On the other hand, For Greater Glory reminds me a bit of a visit to an old-school Catholic church-one of those dark spaces punctuated by painted plaster statues of suffering saints, blood seeping from their wounds of martyrdom. The film wallows a bit too comfortably in the agony of its victims, particularly in the case of a young boy whose trials have more in common with The Passion of the Christ than The Patriot.
Will For Greater Glory ultimately stand tall among war classics? I have a sad, gut feeling that today's filmgoers have little patience for a war film that doesn't involve space aliens or trolls. But it serves as a reminder of how the movies can indelibly shape our view of history. For better or worse, For Greater Glory will, in years to come, become the accepted account of what is now known as Mexico's Cristero War. We can only hope the filmmakers got it right.
P.S. For epic on a classic scale, get a hold of these three unforgettable war films:
Lawrence of Arabia (1962) In perhaps the greatest war epic ever filmed, director David Lean will have you rubbing sand from your eyes as you watch Peter O'Toole-channeling British military leader T.E. Lawrence-rally Arabs to revolt against the Turks. The politics are all very complicated, but O'Toole is riveting as he traces Lawrence's simultaneous rise in power and descent into delusional grandiosity.
Ran (1985) Shakespeare's King Lear is reborn as a Japanese feudal drama in Akira Kurosawa's sprawling story of betrayal and revenge.

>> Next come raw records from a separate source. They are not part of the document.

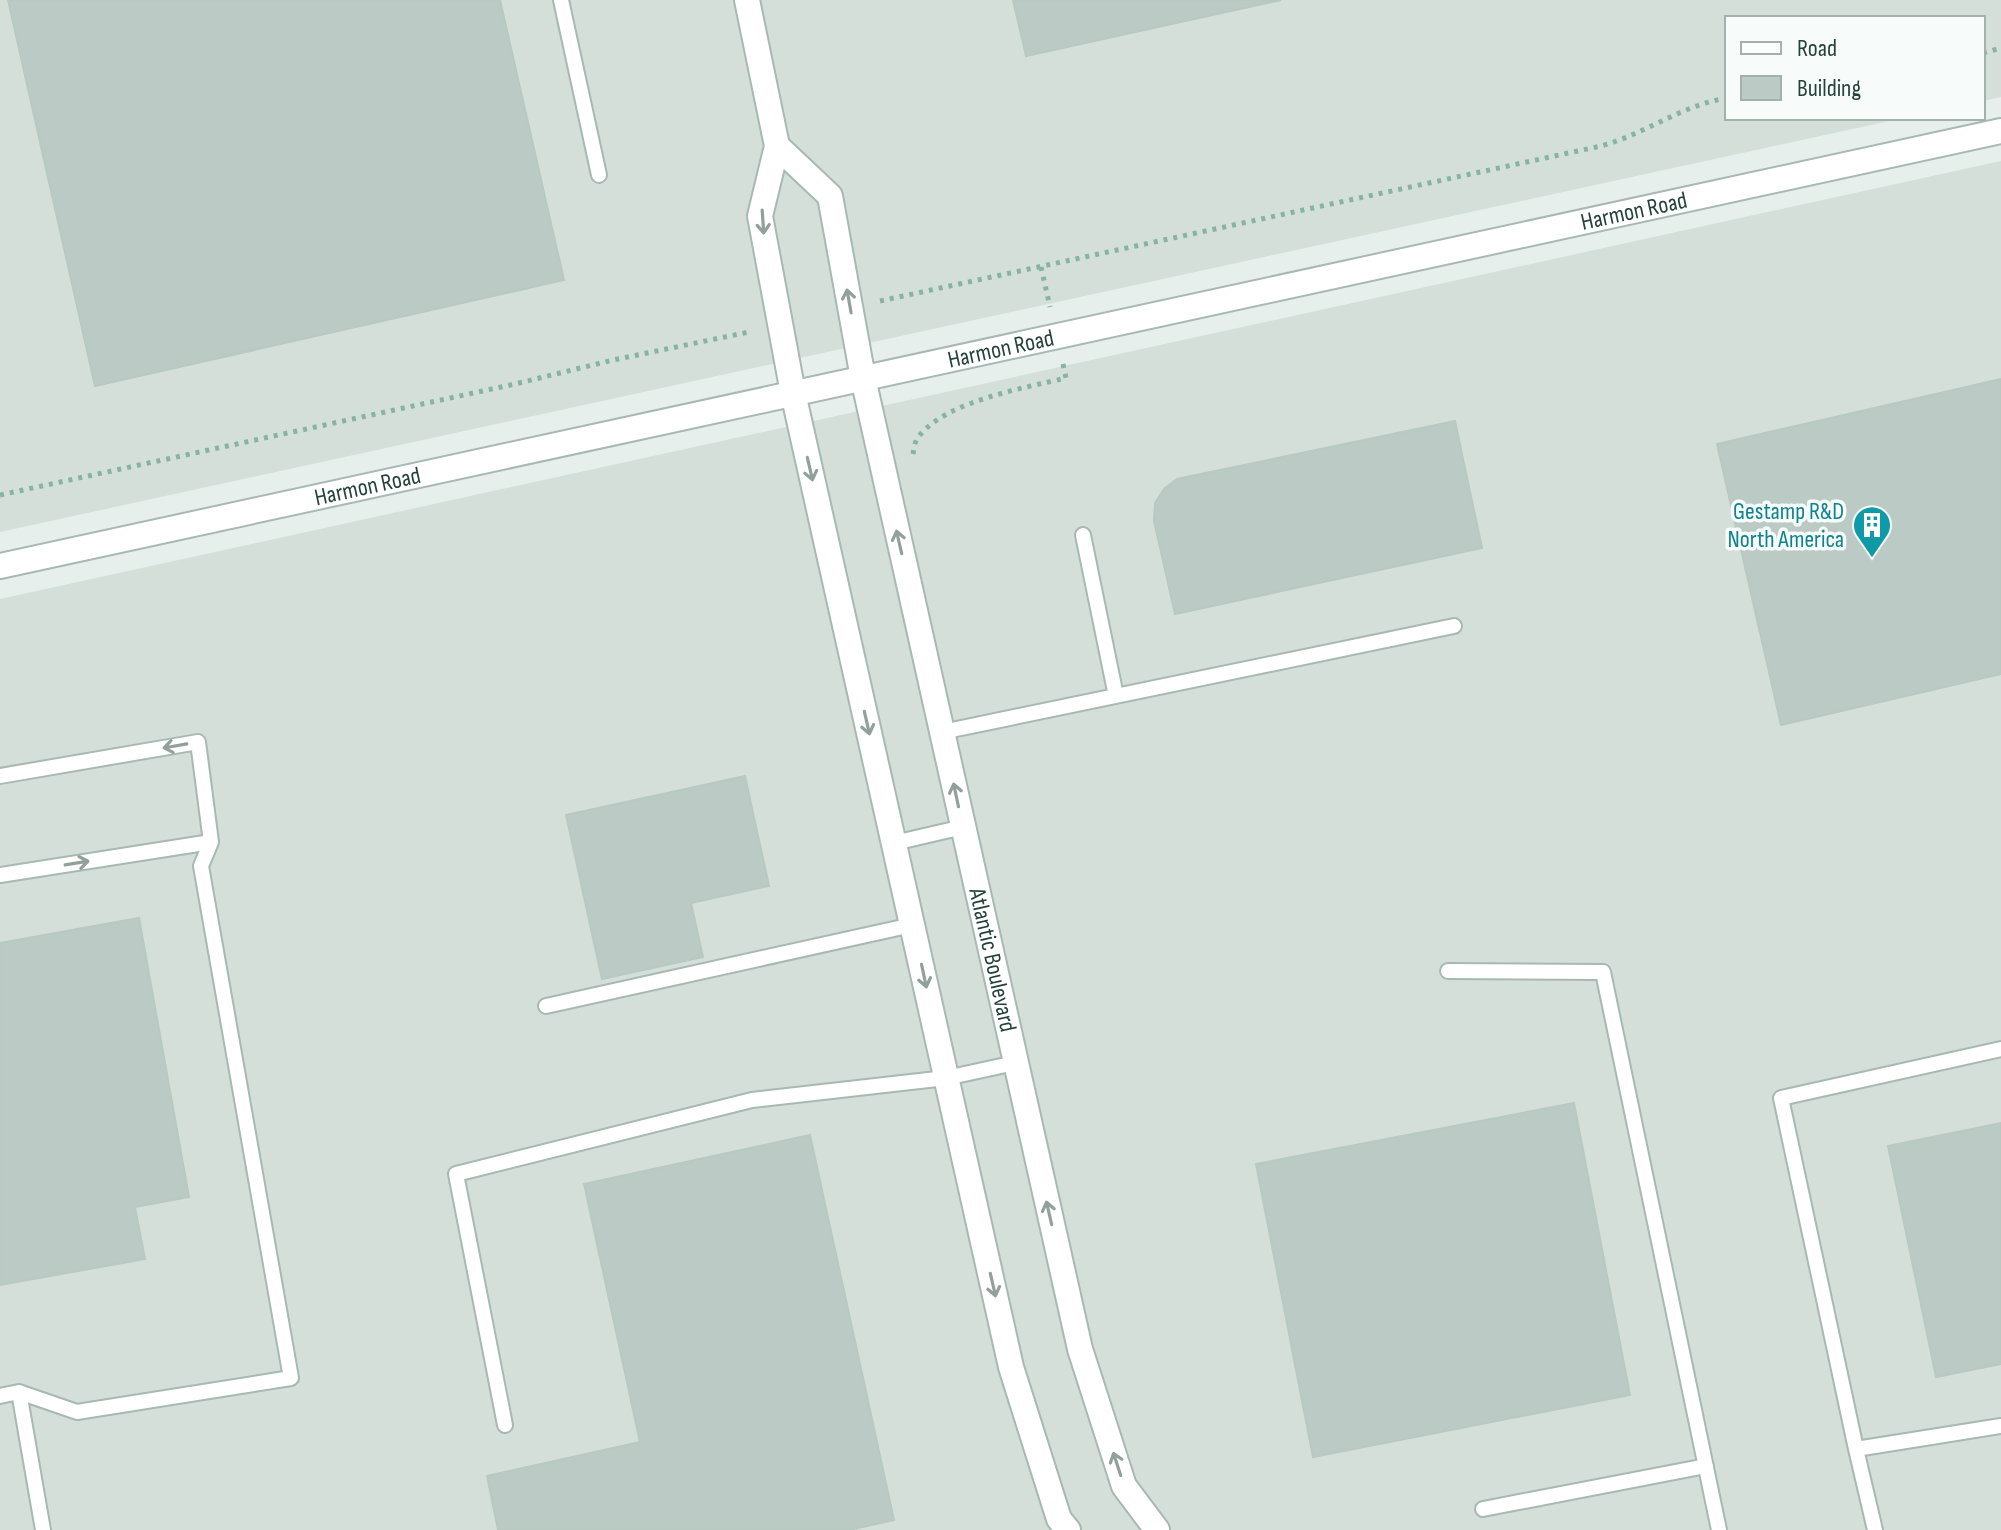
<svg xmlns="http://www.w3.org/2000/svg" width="2001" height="1530" viewBox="0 0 2001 1530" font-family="'Sofia Sans Condensed',sans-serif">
	<rect width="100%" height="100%" fill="#e6efeb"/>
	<path fill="#d4dfda" d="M0 0H2001V97L1983 101V18H1727V118H1903L0 532Z
		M2001 161V1530H0V599Z"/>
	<path fill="#bbcac4" stroke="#b8c9c2" stroke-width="2" d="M8 0H500L564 280 95 386Z
		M1013 0H1281L1026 56Z
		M2001 379V674L1781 725 1717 444Z
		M1455 421 1482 548 1175 614 1154 521 1155 503 1164 489 1177 479Z
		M745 776 769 886 691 903 703 957 602 979 566 815Z
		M139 918 189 1197 135 1207 145 1259 0 1285V943Z
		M1574 1103 1630 1395 1313 1457 1256 1164Z
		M2001 1123V1364L1936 1377 1888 1146Z
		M810 1135 894 1520 849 1530H498L487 1476 640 1442 584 1184Z"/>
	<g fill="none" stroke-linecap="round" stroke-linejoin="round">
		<g stroke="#a8b8b2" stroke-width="18">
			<path id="service" d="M561 0 599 175
				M1083 535 1116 696
				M942 732 1454 626
				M0 776 198 742 211 842 0 875
				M894 843 963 827
				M1448 971 1603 972 1719 1530
				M546 1006 912 925
				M19 1392 43 1530
				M0 1396 19 1392 77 1412 291 1378 201 866 211 842
				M505 1425 456 1174 752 1100 946 1078 1015 1063
				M1856 1449 1781 1098 2001 1049
				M1483 1509 1706 1466
				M1875 1530 1856 1449 2001 1426"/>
		</g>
		<g stroke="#a8b8b2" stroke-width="28">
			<g id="minor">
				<path d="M747 0 777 146 760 216 793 393 1011 1367 1059 1519 1068 1530"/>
				<path id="s1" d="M777 146 830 196 863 378 1080 1349 1124 1486 1157 1530"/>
			</g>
		</g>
		<g stroke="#a8b8b2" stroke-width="28">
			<g id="tertiary">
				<path id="s2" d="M0 566 2001 131"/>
			</g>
		</g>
		<path stroke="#86b3a5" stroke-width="5" stroke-dasharray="4 6" stroke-linecap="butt" d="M1983 53 2001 48
			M1041 267 1050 307
			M880 301 1601 146C1645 134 1682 105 1727 98
			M913 454C914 448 915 440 919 436 947 401 1024 388 1066 378L1063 364
			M0 495 515 384 613 360 749 332"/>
		<use href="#service" stroke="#fff" stroke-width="14"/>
		<use href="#minor" stroke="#fff" stroke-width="24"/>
		<use href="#tertiary" stroke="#fff" stroke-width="24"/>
	</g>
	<defs><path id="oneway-shaft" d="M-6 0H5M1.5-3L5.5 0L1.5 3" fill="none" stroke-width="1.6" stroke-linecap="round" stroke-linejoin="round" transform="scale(2)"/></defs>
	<g stroke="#92a09c">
		<use href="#oneway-shaft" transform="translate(763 222) rotate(86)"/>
		<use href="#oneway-shaft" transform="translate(849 301) rotate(-100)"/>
		<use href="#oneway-shaft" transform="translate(810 469) rotate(77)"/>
		<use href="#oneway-shaft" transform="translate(899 542) rotate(-103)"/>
		<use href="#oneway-shaft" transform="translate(867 723) rotate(77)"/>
		<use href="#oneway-shaft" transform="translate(175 746) rotate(170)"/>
		<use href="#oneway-shaft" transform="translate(956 795) rotate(-102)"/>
		<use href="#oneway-shaft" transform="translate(77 863) rotate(-9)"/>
		<use href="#oneway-shaft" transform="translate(924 976) rotate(78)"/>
		<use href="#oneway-shaft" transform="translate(1049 1213) rotate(-103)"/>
		<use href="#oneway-shaft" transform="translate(993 1285) rotate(77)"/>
		<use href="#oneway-shaft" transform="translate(1117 1464) rotate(-108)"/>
	</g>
	<defs>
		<g id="building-pin" transform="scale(2)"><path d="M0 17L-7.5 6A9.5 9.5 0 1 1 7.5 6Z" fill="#0f9aa8" stroke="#f7fbf9"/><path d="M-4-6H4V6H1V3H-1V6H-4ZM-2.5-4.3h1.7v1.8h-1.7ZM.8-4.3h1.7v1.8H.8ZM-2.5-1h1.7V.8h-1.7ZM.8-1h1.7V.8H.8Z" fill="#fff"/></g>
	</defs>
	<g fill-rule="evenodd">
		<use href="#building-pin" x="1872" y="525"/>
	</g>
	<g text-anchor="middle" stroke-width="7" stroke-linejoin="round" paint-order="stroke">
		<g font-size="24" fill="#24423a" stroke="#f7fbf9">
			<text dy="8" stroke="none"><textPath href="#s2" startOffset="1672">Harmon Road</textPath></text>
			<text dy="8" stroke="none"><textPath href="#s2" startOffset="1024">Harmon Road</textPath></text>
			<text dy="8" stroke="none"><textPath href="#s2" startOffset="376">Harmon Road</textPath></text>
			<text dy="8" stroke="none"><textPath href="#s1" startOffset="854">Atlantic Boulevard</textPath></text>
		</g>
		<g font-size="24" fill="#0d838f" stroke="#f7fbf9" text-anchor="end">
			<text x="1844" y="519">Gestamp R&amp;D<tspan x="1844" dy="28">North America</tspan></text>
		</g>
	</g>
	<rect x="1725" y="16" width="260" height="104" fill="#f7fbf9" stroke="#a3b1ad" stroke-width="2"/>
	<rect x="1741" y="42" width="40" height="12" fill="#ffffff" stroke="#a3b1ad" stroke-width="2"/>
	<text x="1797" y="56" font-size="24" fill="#24423a">Road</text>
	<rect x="1741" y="76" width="40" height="24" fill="#bbcac4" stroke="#a3b1ad" stroke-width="2"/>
	<text x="1797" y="96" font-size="24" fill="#24423a">Building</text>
</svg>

The elegantly choreographed horseback battle scenes will perhaps never be equaled in scope and scale, but Kurosawa never loses sight of the human drama at the film's heart.
Saving Private Ryan (1998) I still have to leave the room during Steven Spielberg's harrowing re-creation of the Normandy Invasion. After that, though, the saga of a platoon dispatched to rescue a lone paratrooper behind enemy lines becomes a heartbreaking story of wartime selflessness. We root for the guys on their quest, even as one corner of our brain ponders the insanity of their mission.